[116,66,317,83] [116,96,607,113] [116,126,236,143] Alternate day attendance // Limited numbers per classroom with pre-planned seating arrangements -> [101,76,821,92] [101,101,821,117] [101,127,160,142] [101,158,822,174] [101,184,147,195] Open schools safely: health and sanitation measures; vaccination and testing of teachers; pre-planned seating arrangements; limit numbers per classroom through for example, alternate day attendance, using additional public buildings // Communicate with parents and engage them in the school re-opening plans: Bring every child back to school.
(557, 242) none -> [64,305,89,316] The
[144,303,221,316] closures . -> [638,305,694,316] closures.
-------------------------
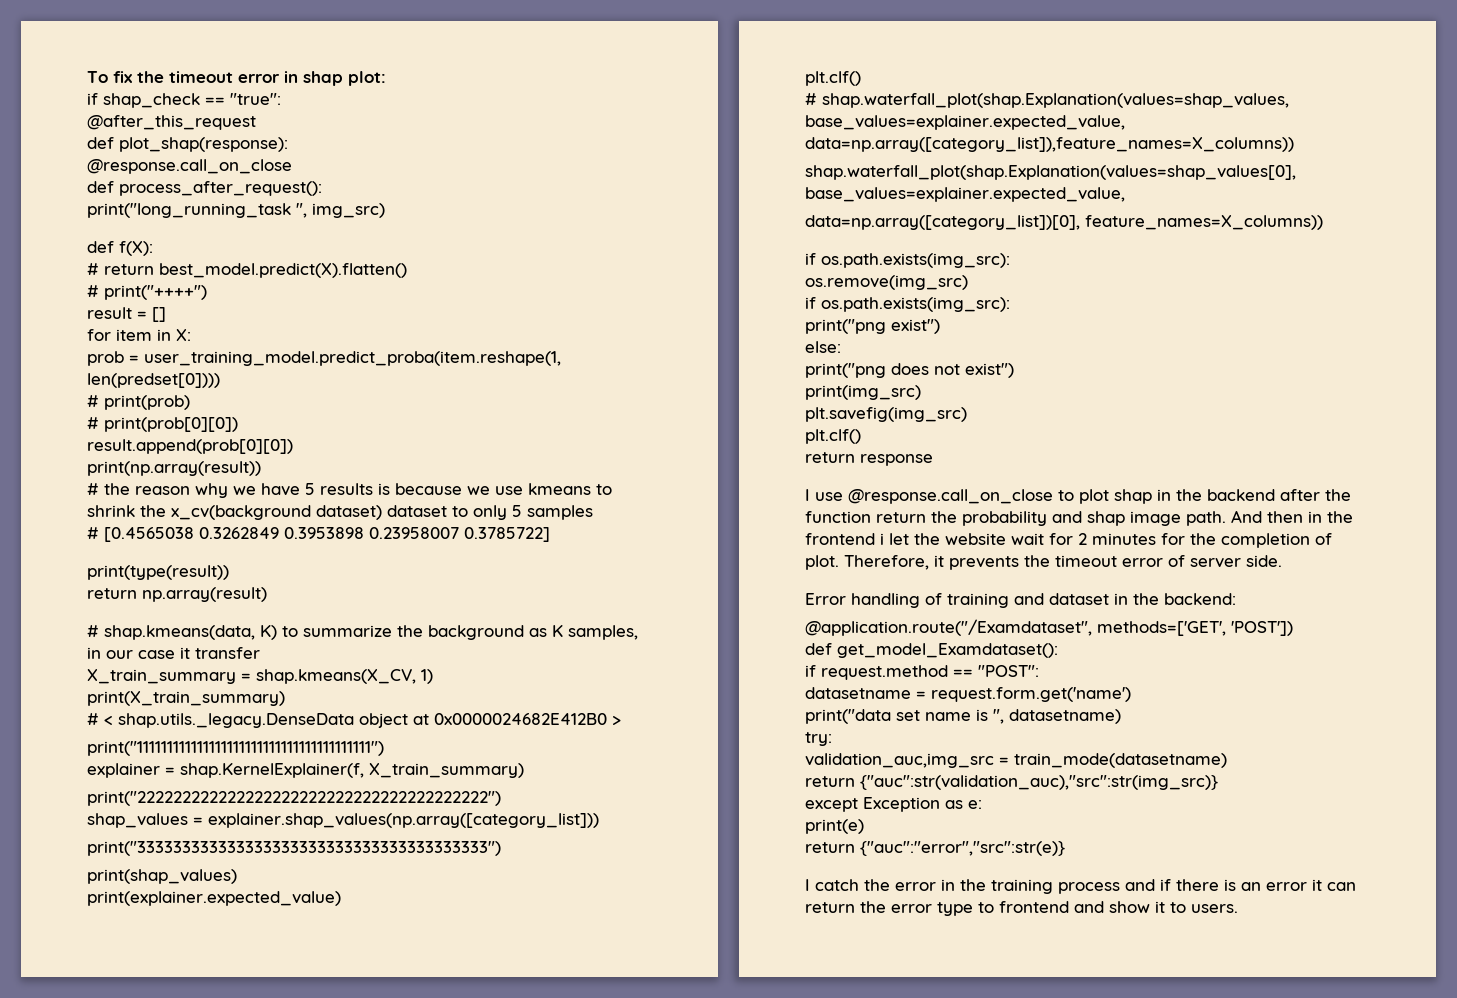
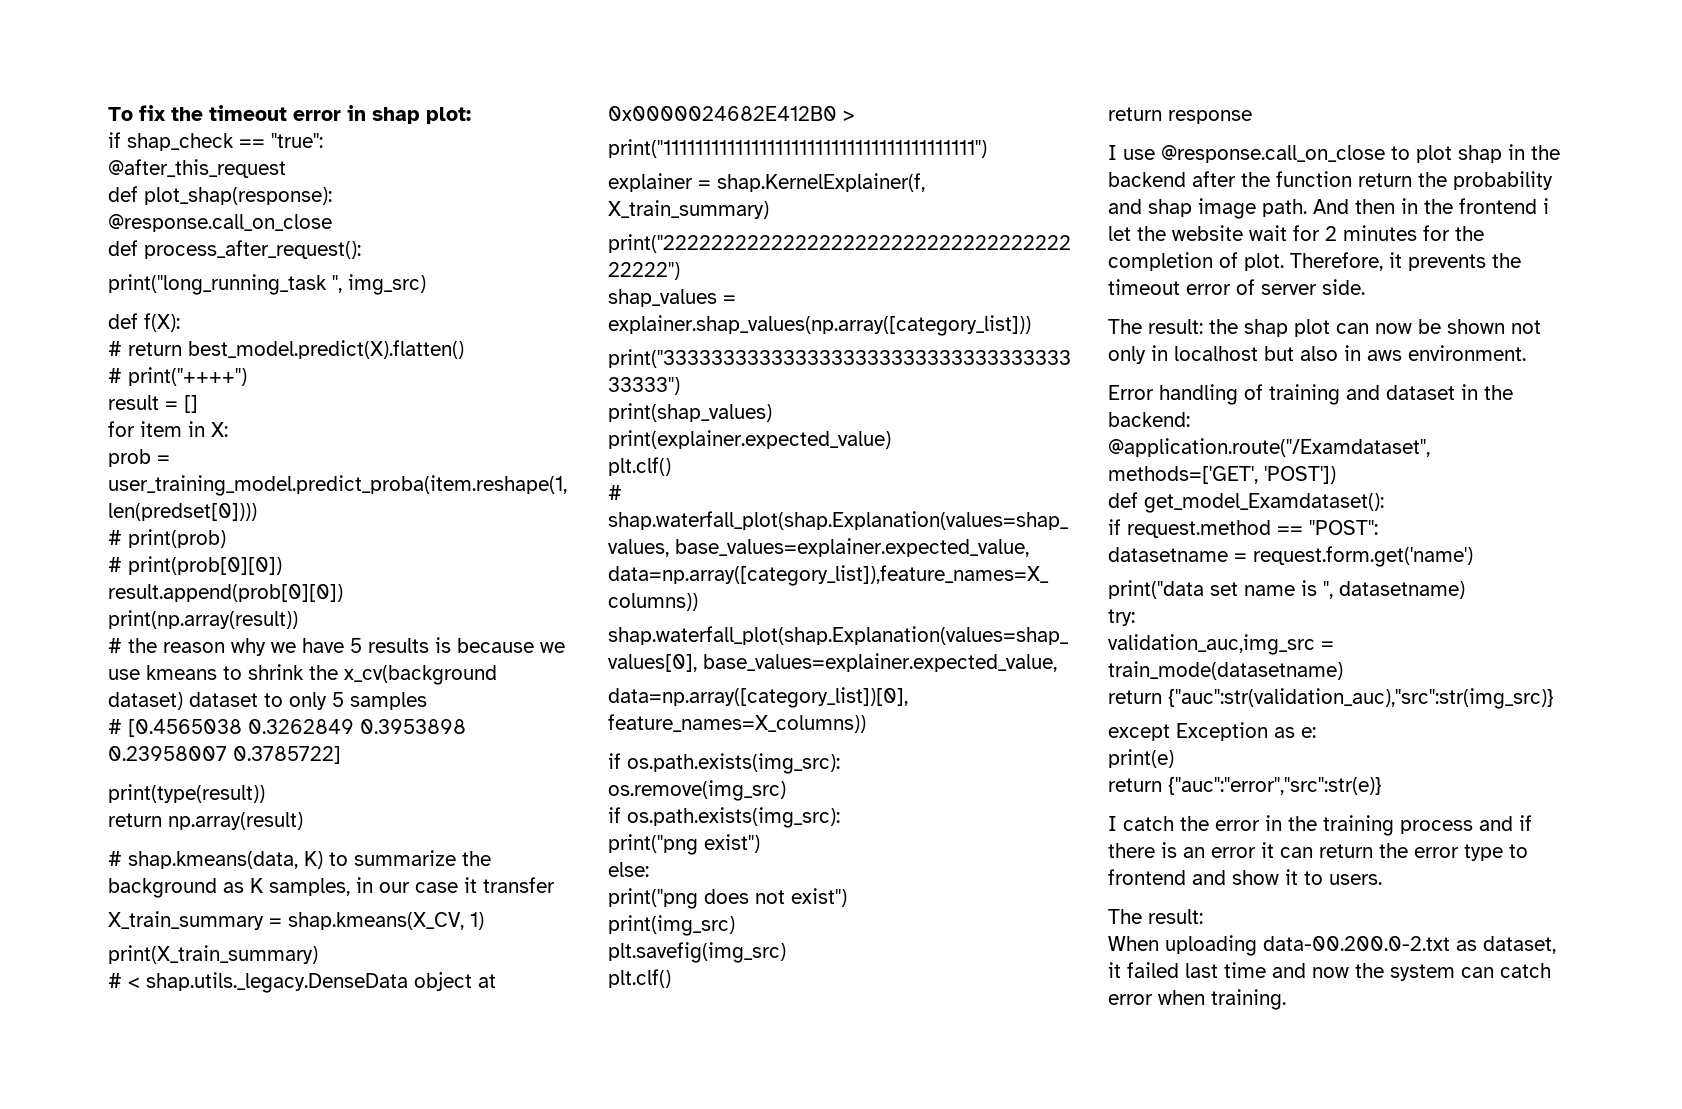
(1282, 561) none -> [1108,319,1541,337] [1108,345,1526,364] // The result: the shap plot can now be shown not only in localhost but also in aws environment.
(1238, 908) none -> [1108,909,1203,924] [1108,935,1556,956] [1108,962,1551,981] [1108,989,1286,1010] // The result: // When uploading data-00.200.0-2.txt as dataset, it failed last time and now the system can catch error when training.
-------------------------
=== Description of the task ===
Could you show every line of the listing that holds the string "none"?

=== Response to the task ===
(557, 242) none -> [64,305,89,316] The
(1282, 561) none -> [1108,319,1541,337] [1108,345,1526,364] // The result: the shap plot can now be shown not only in localhost but also in aws environment.
(1238, 908) none -> [1108,909,1203,924] [1108,935,1556,956] [1108,962,1551,981] [1108,989,1286,1010] // The result: // When uploading data-00.200.0-2.txt as dataset, it failed last time and now the system can catch error when training.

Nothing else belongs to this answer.